A review by lrb0135
The Guest by Emma Cline

challenging dark sad tense medium-paced
  • Plot- or character-driven? Character
  • Strong character development? It's complicated
  • Loveable characters? No
  • Diverse cast of characters? N/A
  • Flaws of characters a main focus? It's complicated

4.75

Emma Cline delivers again exactly what you get from The Girls, and I loved it. It's moody, and strange, and like a fever-dream. It's an accessible book, but I don't recommend listening to it on audio because it's also a book that "makes you work for it."

Alex, the protagonist moves through the world as an unreliable narrator, sans background on a past trauma that makes her the way she is; it's unnecessary. Instead, Alex is a vehicle the author uses to explore and experiment with the world around her. After all, she is--and the book is called-- the guest. We learn a lot about society (men, particularly in this book) by observing their reactions to Alex's actions, good or bad. The open ending allows us to draw our own conclusions about Alex's fate based on what we've seen throughout the novel.

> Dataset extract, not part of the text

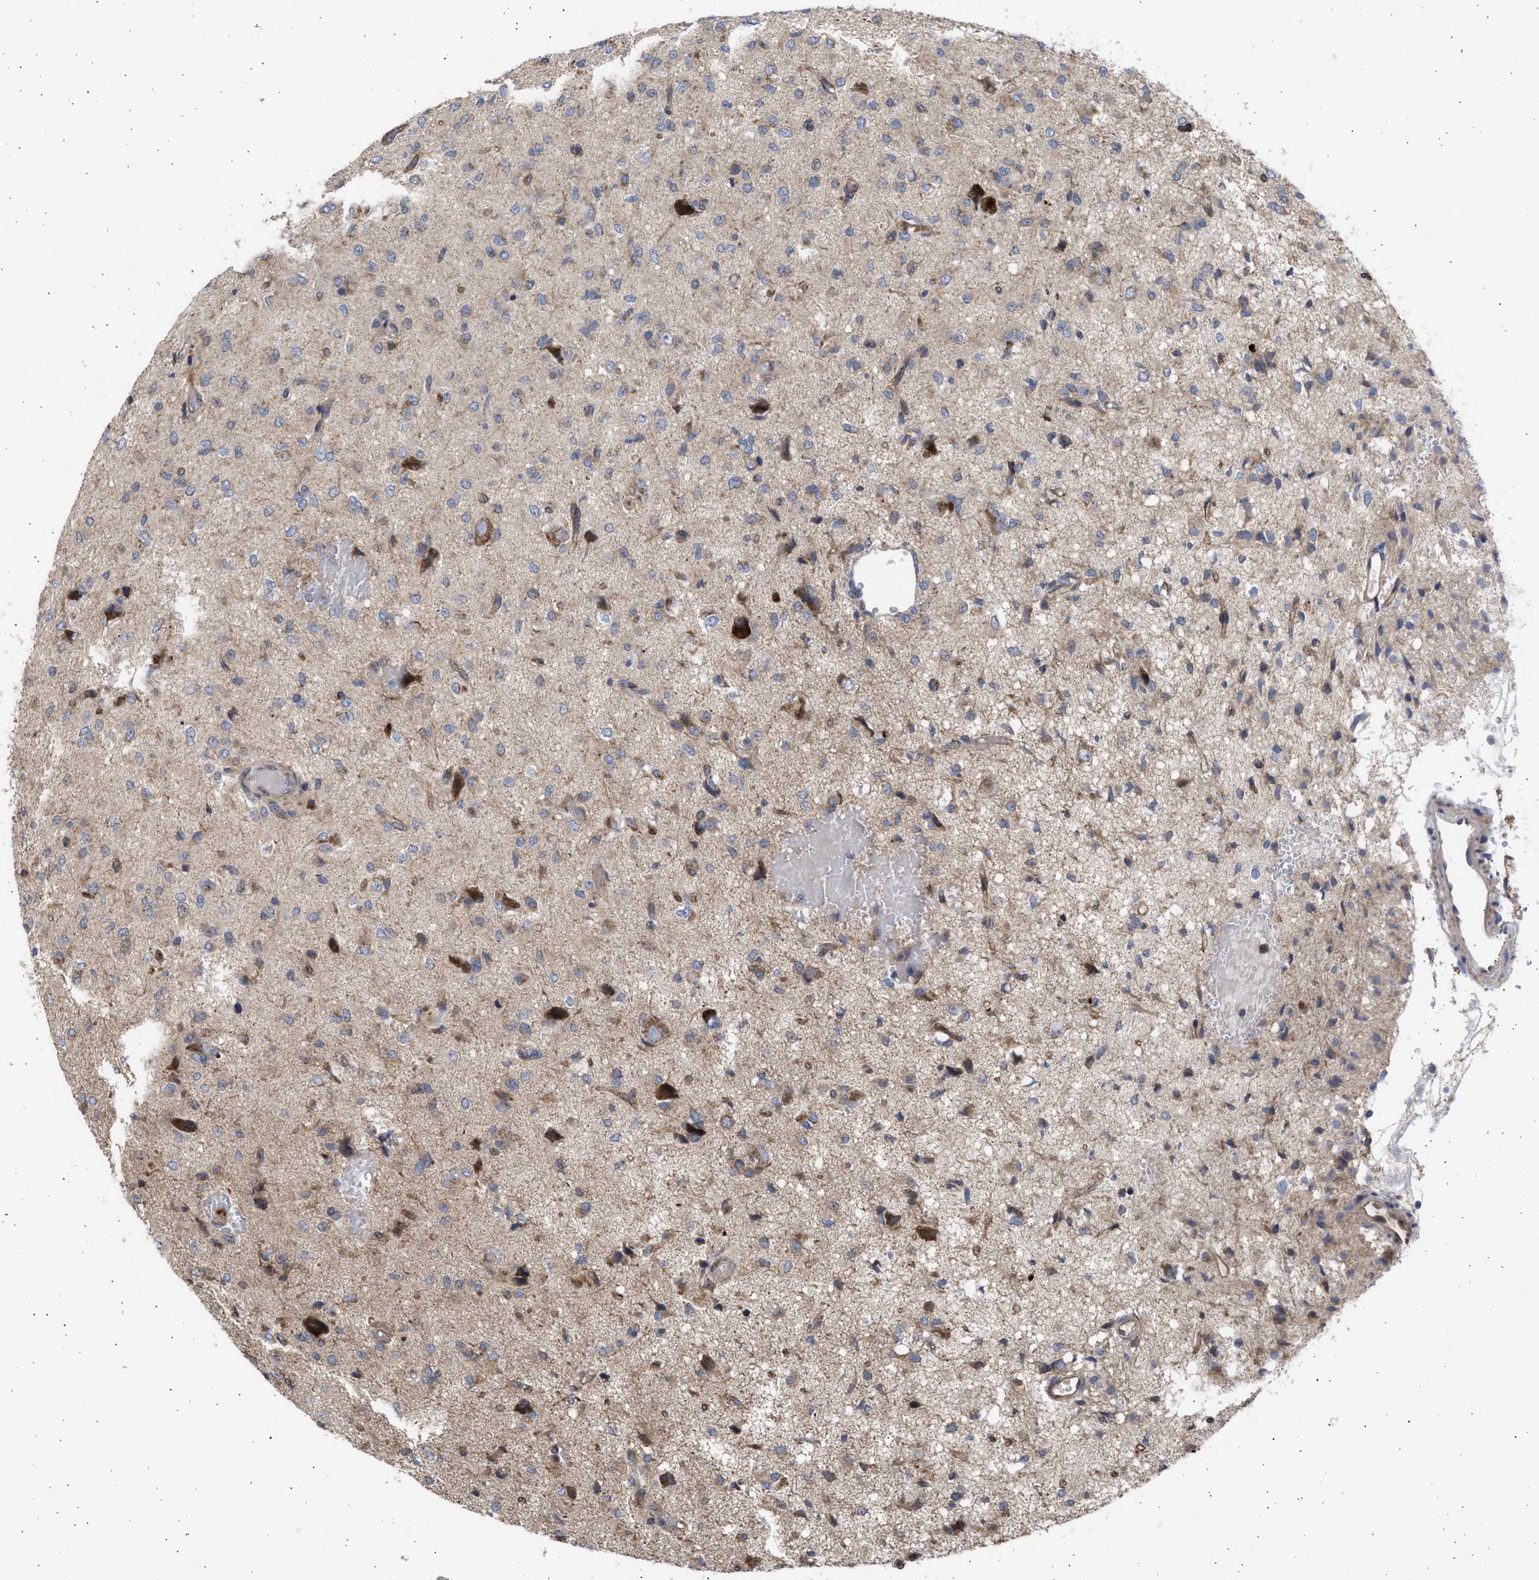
{"staining": {"intensity": "moderate", "quantity": "25%-75%", "location": "cytoplasmic/membranous"}, "tissue": "glioma", "cell_type": "Tumor cells", "image_type": "cancer", "snomed": [{"axis": "morphology", "description": "Glioma, malignant, High grade"}, {"axis": "topography", "description": "Brain"}], "caption": "Protein staining of glioma tissue exhibits moderate cytoplasmic/membranous positivity in about 25%-75% of tumor cells. (Stains: DAB in brown, nuclei in blue, Microscopy: brightfield microscopy at high magnification).", "gene": "TTC19", "patient": {"sex": "female", "age": 59}}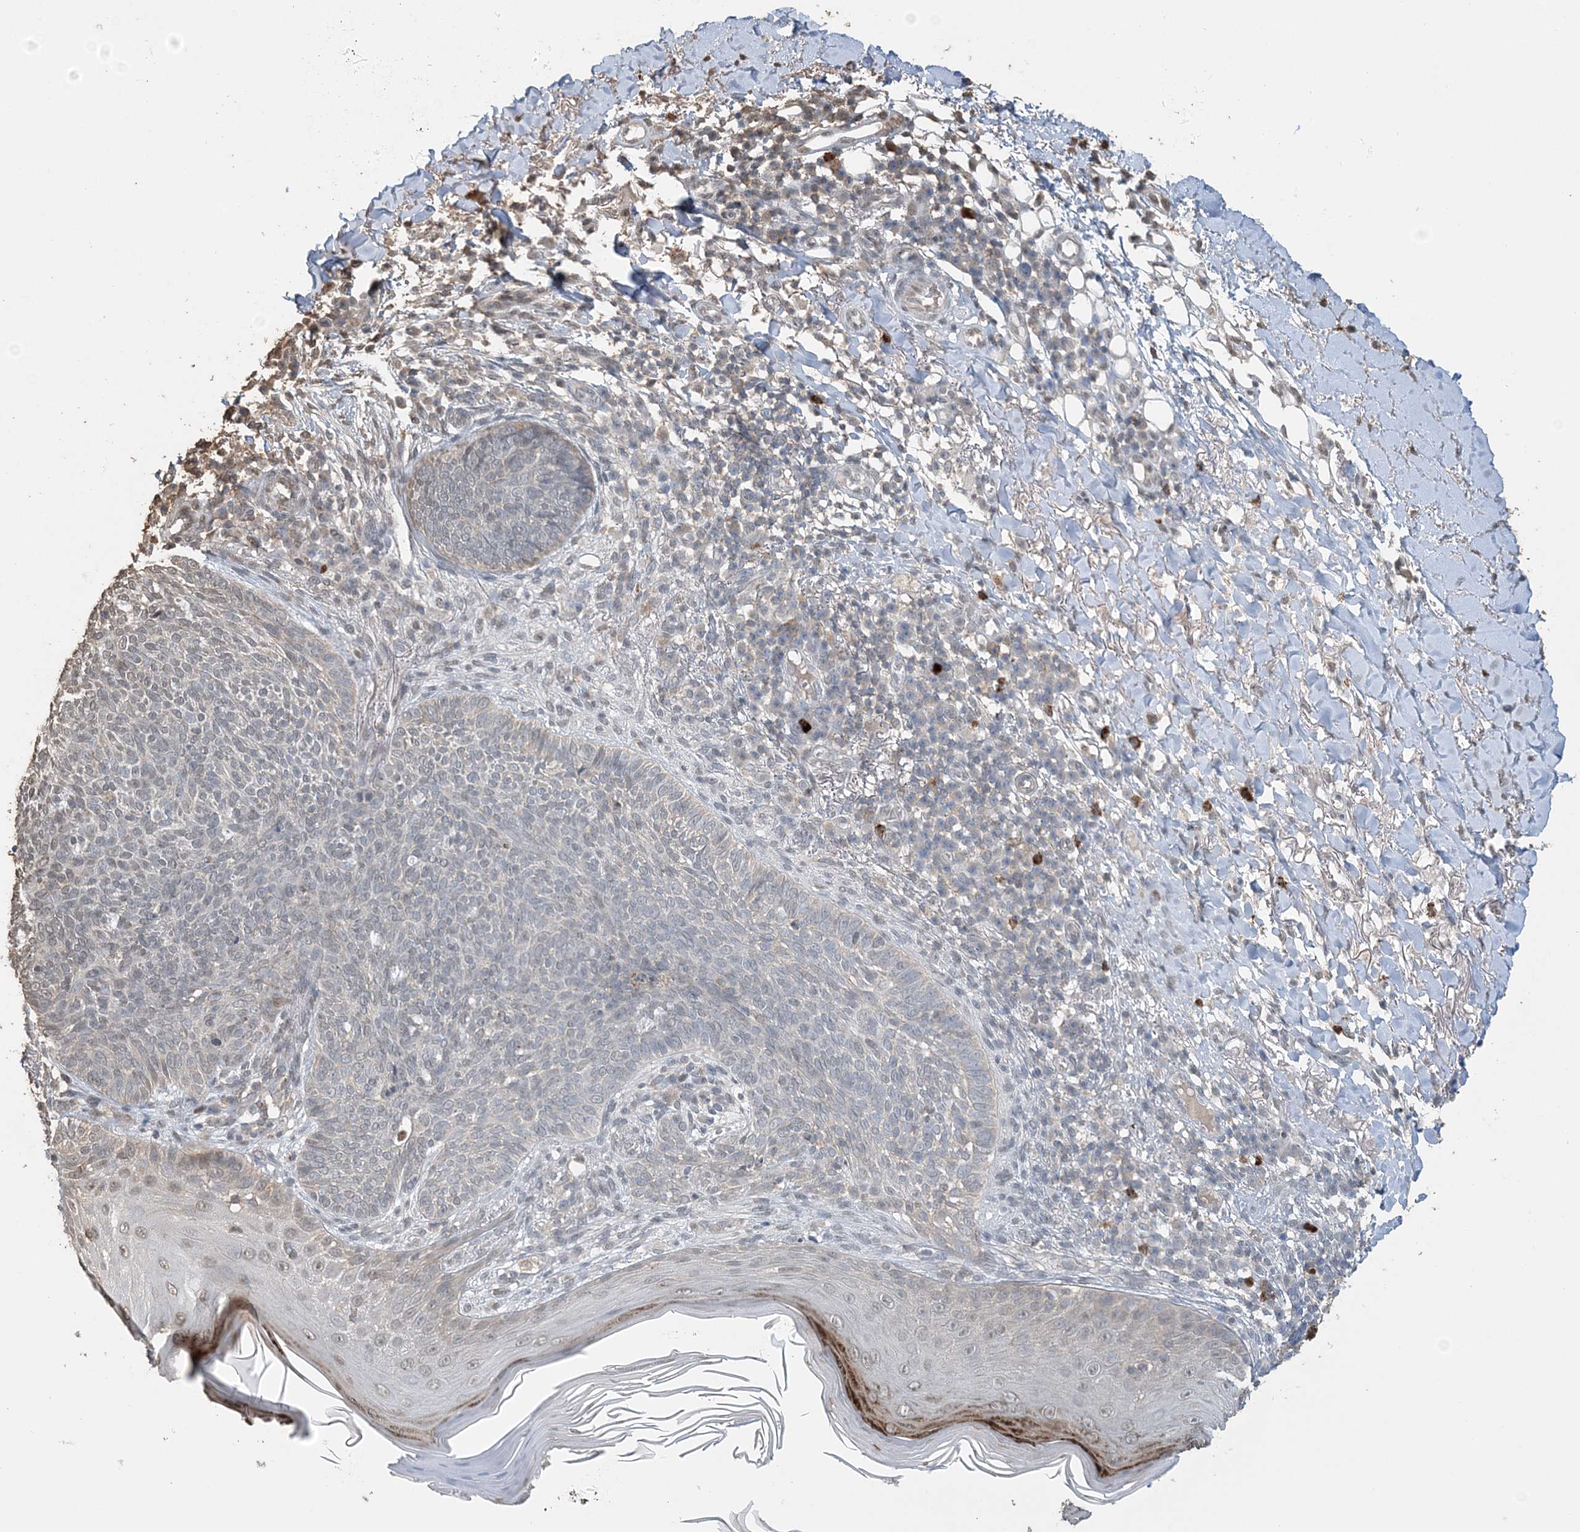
{"staining": {"intensity": "negative", "quantity": "none", "location": "none"}, "tissue": "skin cancer", "cell_type": "Tumor cells", "image_type": "cancer", "snomed": [{"axis": "morphology", "description": "Basal cell carcinoma"}, {"axis": "topography", "description": "Skin"}], "caption": "Micrograph shows no significant protein positivity in tumor cells of skin cancer (basal cell carcinoma).", "gene": "FAM110A", "patient": {"sex": "male", "age": 85}}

Although the book doesn't have a beginning-middle-end plot, it's completely asinine to say that nothing happens. The plot is Aristotelian in nature, but the big question is: will the hero be welcomed home?  Everything meaningful happens in the subtext, thankfully without the tired method of past trauma-dumping. Readers saying that Alex is flat and lacks background aren't focusing on the right places.

Looking forward to Cline's next work. After reading this and The Girls, it's clear that Cline puts a lot of thought into her writing.